[ОПИСАНИЕ ЗАДАНИЯ]: Какое произведение, согласно тексту, прочитал Замятин на литературном вечере в Петрогорсоюзе?

[ТЕКСТ]:
○ ○ ○ ○
Апрель. Последний день. Боба до идиотизма увлекается одной игрой: ходит по комнате и подбрасывает плоской щепкой мяч: вся штука в том, чтобы мяч возможно дольше не падал на пол. Вчера он 800 раз подряд подбросил мяч, не роняя его на землю.
Вчера я был в Михайловском театре. Видел Женю Редько в роли Марии Стюарт – отлично! Как волновалась бедная Евгения Исааковна перед спектаклем, холодная, мертвая, и Александр Мефодьевич! Женя играла восхитительно. Зрелая игра опытной актрисы.
Май. Хорошая погода, в течение целой недели. Солнце. Трава, благодать. Мы на новой квартире. Пишу главу о технике Некрасова – и не знаю во всей России ни одного человека, которому она была бы интересна. Вчера я устроил в Петрогорсоюзе литературный вечер: пригласил Куприна, Ремизова и Замятина. Куприн прочитал ужасный рассказ – пошлую банальщину – «Сад Пречистой Девы»; Ремизов хорошо прочитал «Пляску Иродиады», но огромный неожиданный успех имел Замятин, прочитавший «Алатырь» – вещь никому не известную. Когда он останавливался, ему кричали: дальше! пожалуйста! – (вещь очень длинная, но всю прослушали благоговейно), аплодировали без конца. Была Шура Богданович, был Коля, Миша Слонимский и барышня из аптеки.
○ ○ ○ ○
[ИСХОДНЫЕ ДАННЫЕ]:
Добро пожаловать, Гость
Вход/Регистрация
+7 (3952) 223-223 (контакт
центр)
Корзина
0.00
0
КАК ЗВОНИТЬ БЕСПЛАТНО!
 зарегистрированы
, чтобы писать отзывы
○ ○ ○ ○
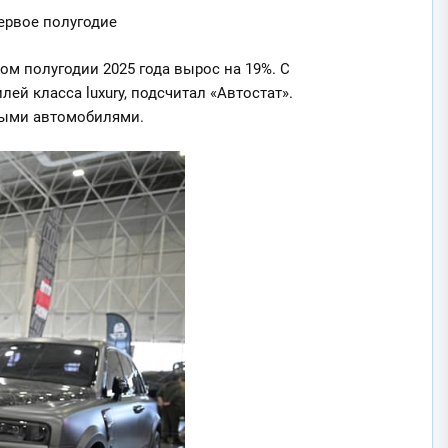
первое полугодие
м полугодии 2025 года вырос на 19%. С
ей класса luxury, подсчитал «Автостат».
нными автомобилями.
○ ○ ○ ○
[РЕШЕНИЕ ЗАДАНИЯ]: Замятин прочитал «Алатырь».